Supplied text =>
·····

# What do you do with your dead fish?



## Joeee (Apr 3, 2010)

Whenever a fish dies, it's obvious that it needs to be removed and the body disposed of. How you do dispose of the body? I usually don't have anything that I can't flush down the toilet, but I had a full-grown flowerhorn once which died, I didn't what to do so I buried it in my backyard. One of my friends have put their dead turtles inside a cup noodle container and threw the body out with the garbage before. (I'm not kidding)


----------



## carmenh (Dec 20, 2009)

Fish I have an attachment to get a burial, others get flushed. 
When my huge red eared slider died years ago, we gave him a "burial at sea"...threw him in the lake. Kind of silly but we'd talked about getting him a giant tank "some day" and it was symbolic for us...Probably not legal or wise but we were young and stupid...

Carmen


----------



## thename123 (Dec 13, 2009)

My dead fish are green binned these days, they used to be flushed.


----------



## Riceburner (Mar 14, 2008)

I green bin mine as well. Before I'd either toss em in the garbage or bury. Don't want to add anything more to the sewer than necessary.


----------



## PACMAN (Mar 4, 2010)

Flush


my Oscar was either buried or thrown out, I can't remember


----------



## shellybee (Jan 25, 2010)

·····

Given information =>
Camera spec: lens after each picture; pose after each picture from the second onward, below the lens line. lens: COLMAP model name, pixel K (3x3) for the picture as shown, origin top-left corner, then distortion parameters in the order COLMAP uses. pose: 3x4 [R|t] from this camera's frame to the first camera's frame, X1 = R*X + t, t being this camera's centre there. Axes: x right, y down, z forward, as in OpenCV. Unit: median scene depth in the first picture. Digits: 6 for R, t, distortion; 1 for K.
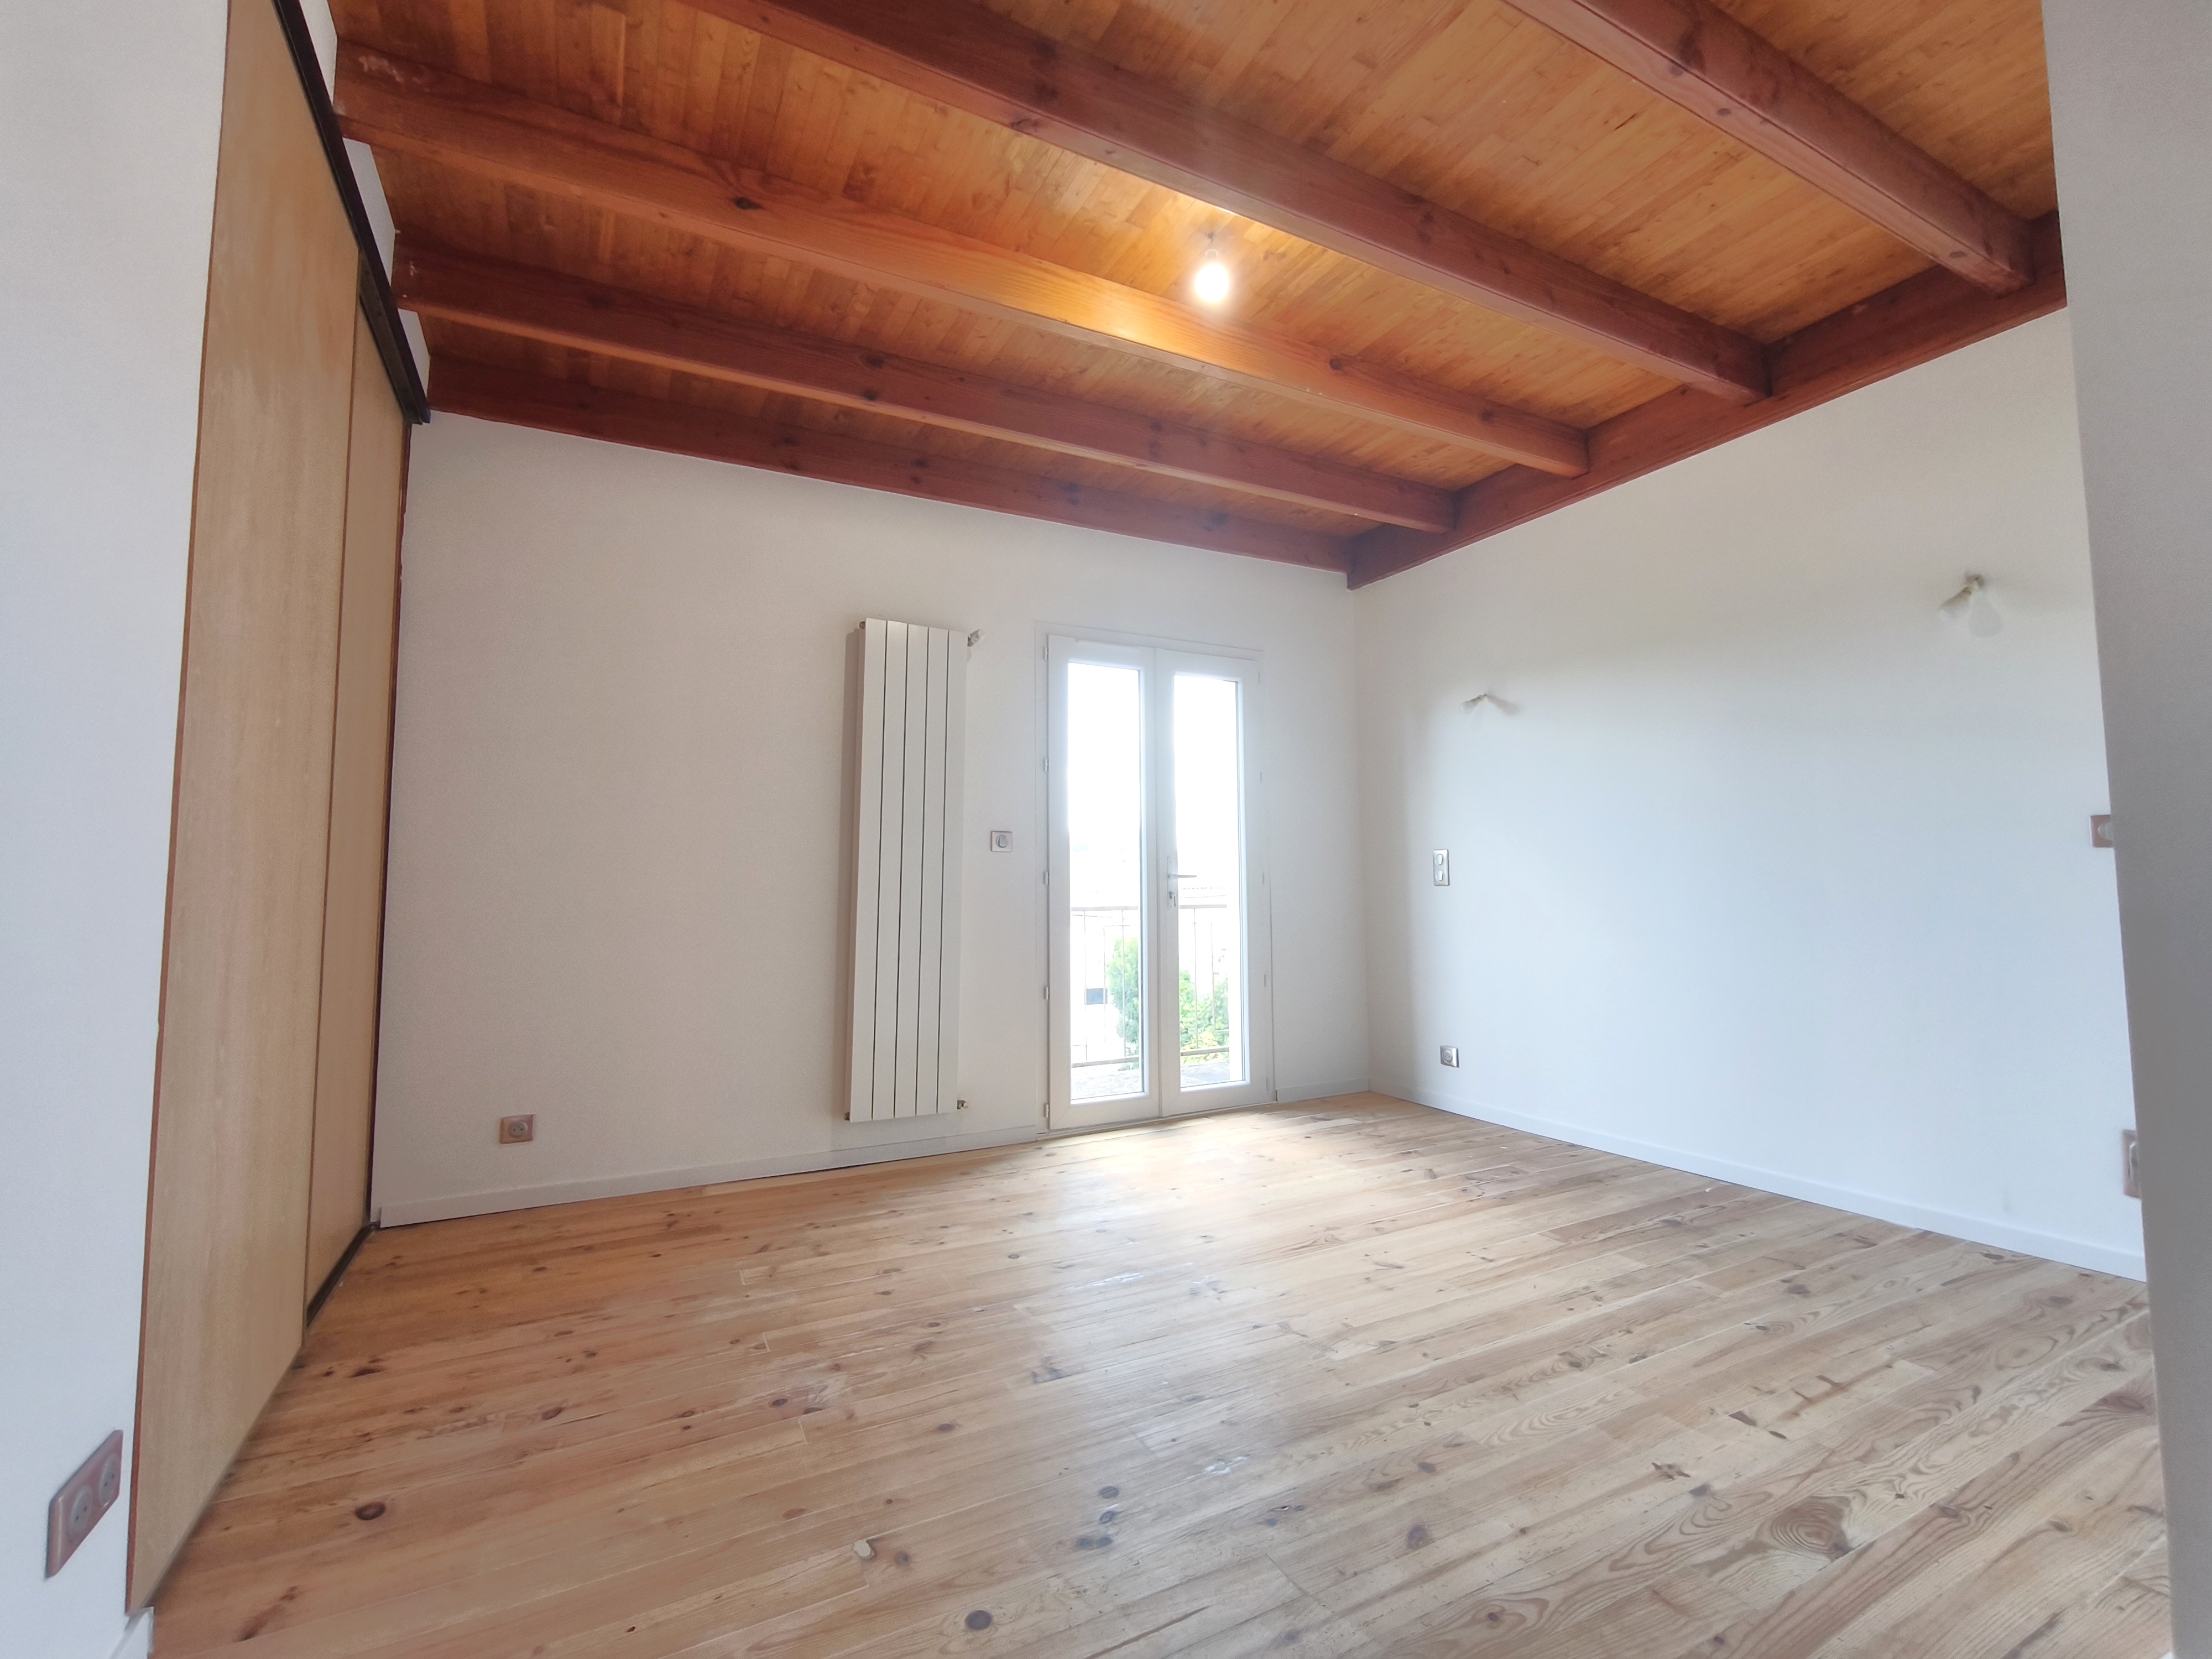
lens RADIAL K [[933.6, 0, 1112.4], [0, 933.6, 824.0], [0, 0, 1]] dist [-0.001833, 0.000265]
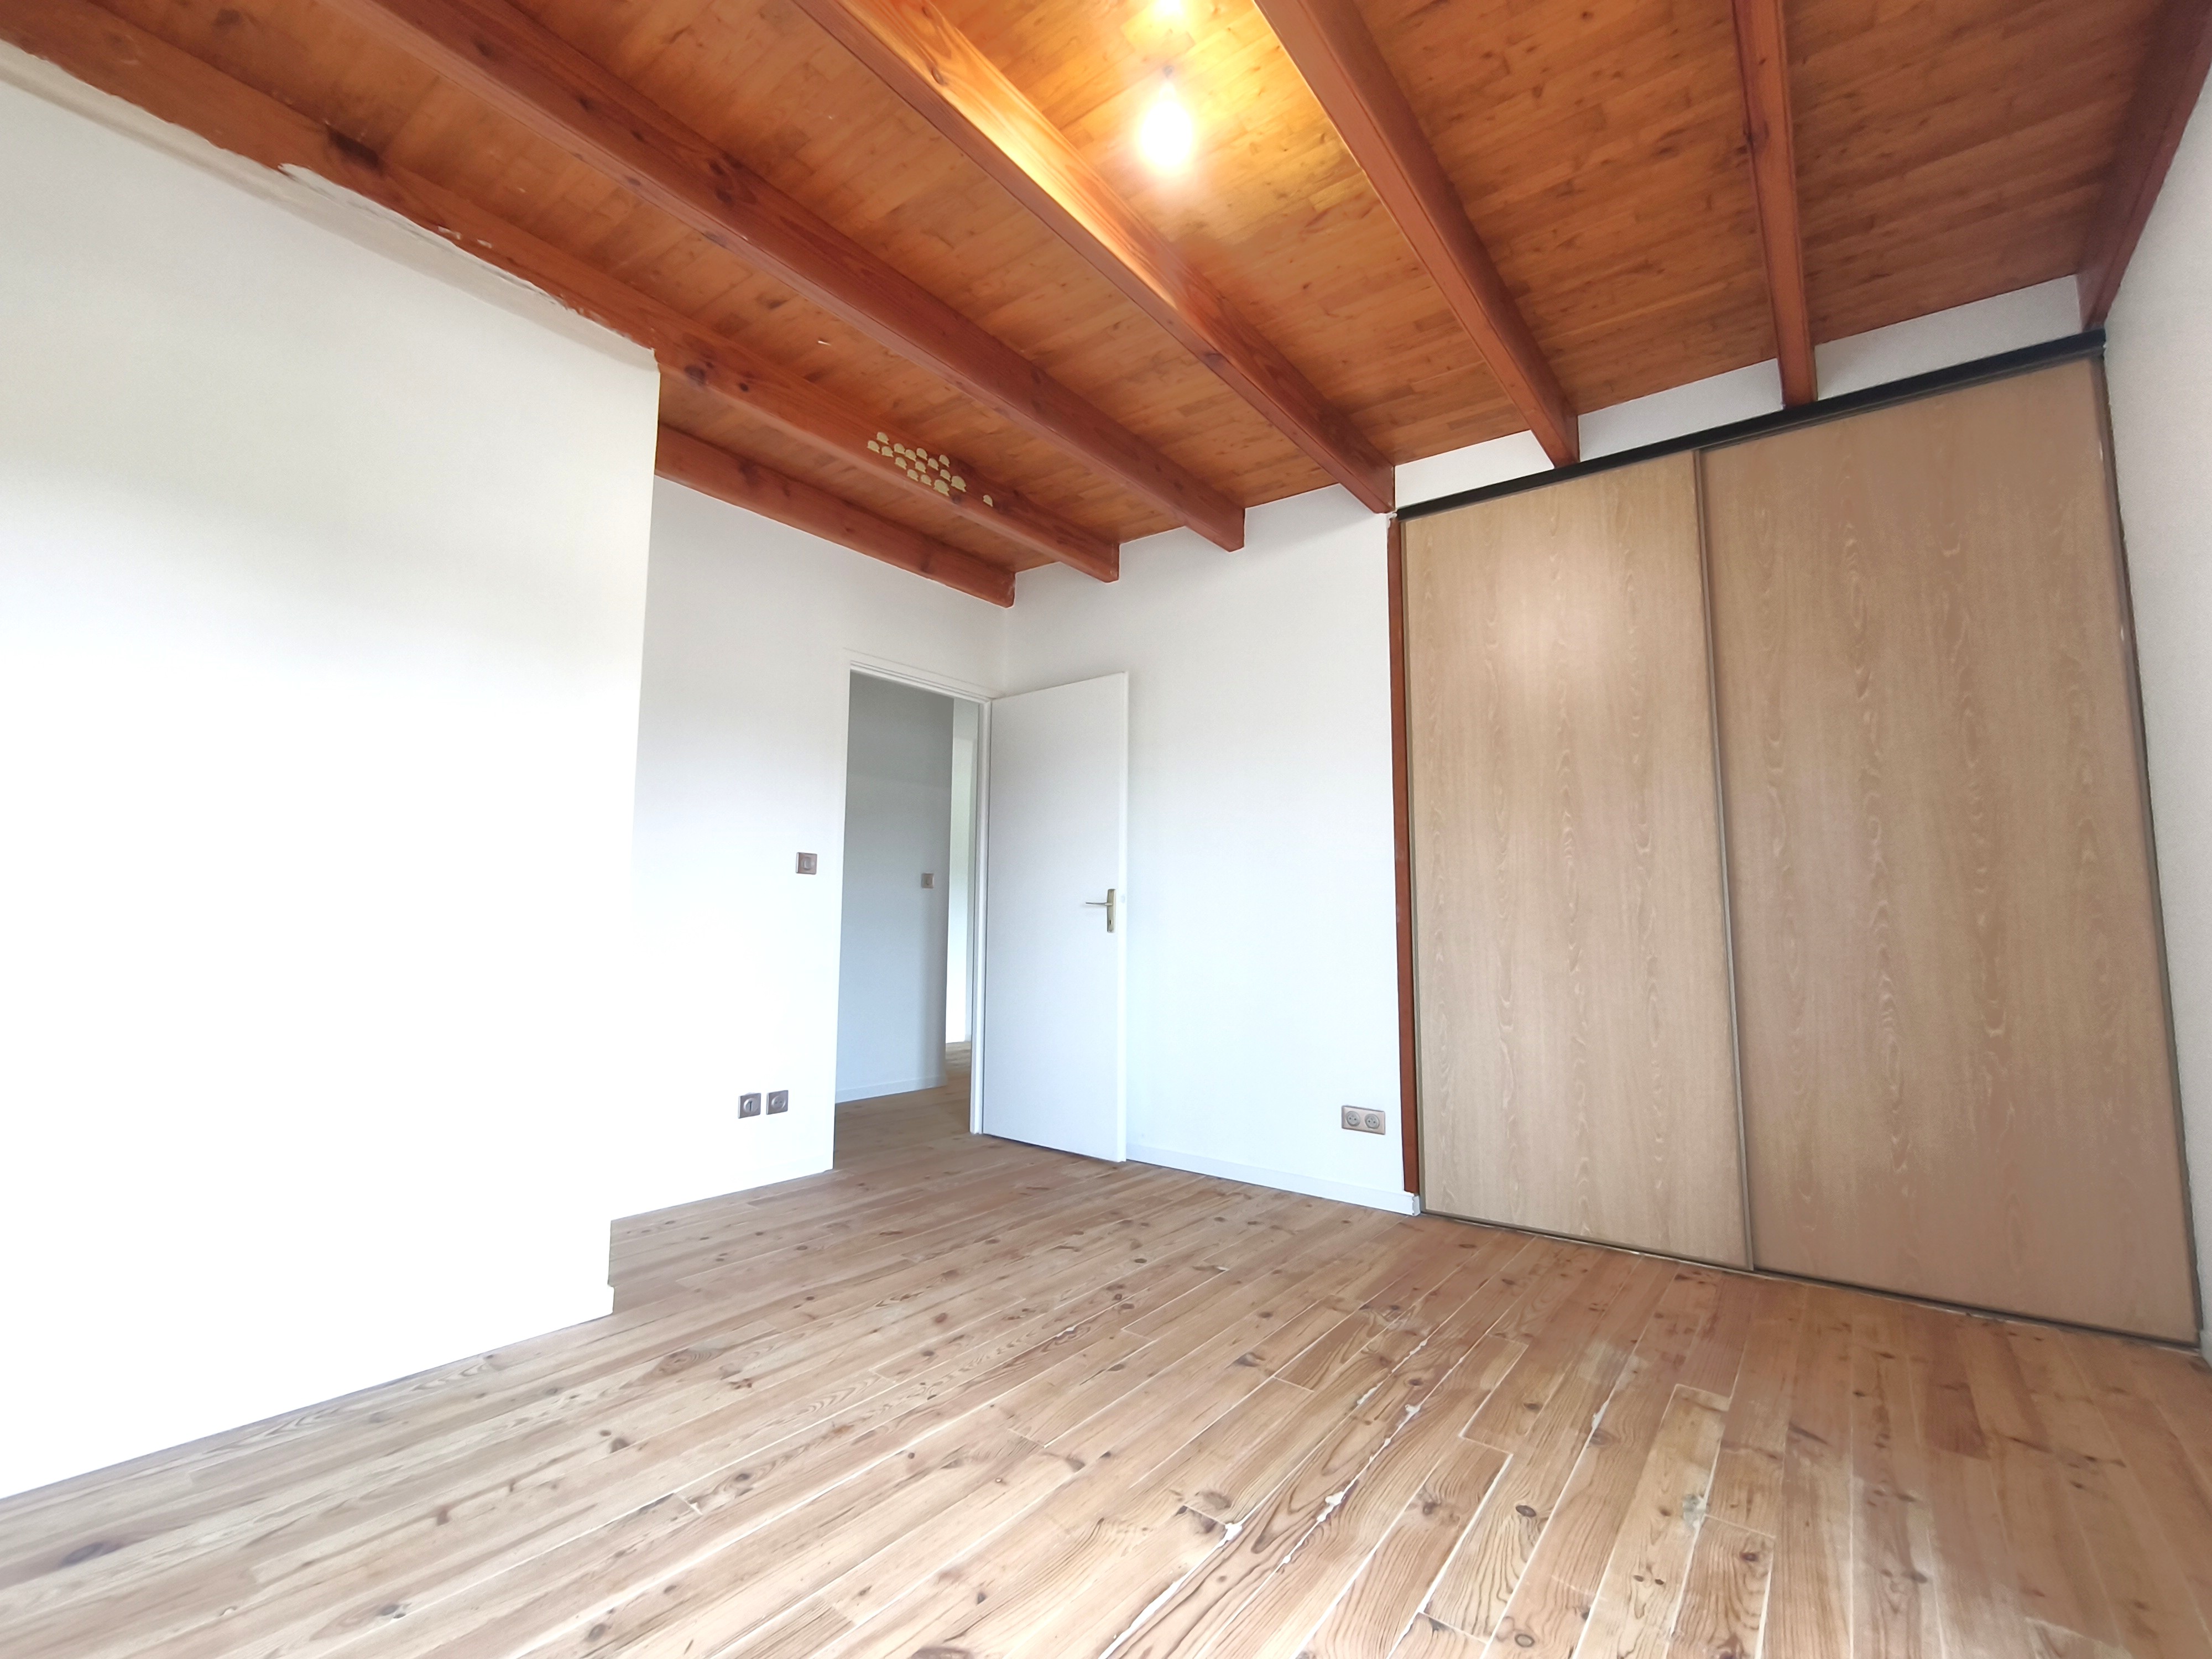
lens RADIAL K [[933.6, 0, 1112.4], [0, 933.6, 824.0], [0, 0, 1]] dist [-0.001833, 0.000265]
pose [[-0.906129, -0.042186, -0.420893, 0.589909], [0.032224, 0.985239, -0.168125, 0.138968], [0.421773, -0.165906, -0.891394, 2.069455]]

·····

Tasks =>
A) Return the stretch of the dead-fish thread above from "When my huge" through "(Dec 13, 2009)", copied word for word.
B) Answer these questions from the dead-fish thread above:
(i) Where did Joeee bury the full-grown flowerhorn?
(ii) What did carmenh do with the red eared slider after it died?
(iii) What reason does Riceburner give for green binning dead fish?

Answers to each task =>
A)
When my huge red eared slider died years ago, we gave him a "burial at sea"...threw him in the lake. Kind of silly but we'd talked about getting him a giant tank "some day" and it was symbolic for us...Probably not legal or wise but we were young and stupid...

Carmen


----------



## thename123 (Dec 13, 2009)

B)
(i) In the backyard.
(ii) Gave it a "burial at sea" by throwing it in the lake.
(iii) Not wanting to add anything more to the sewer than necessary.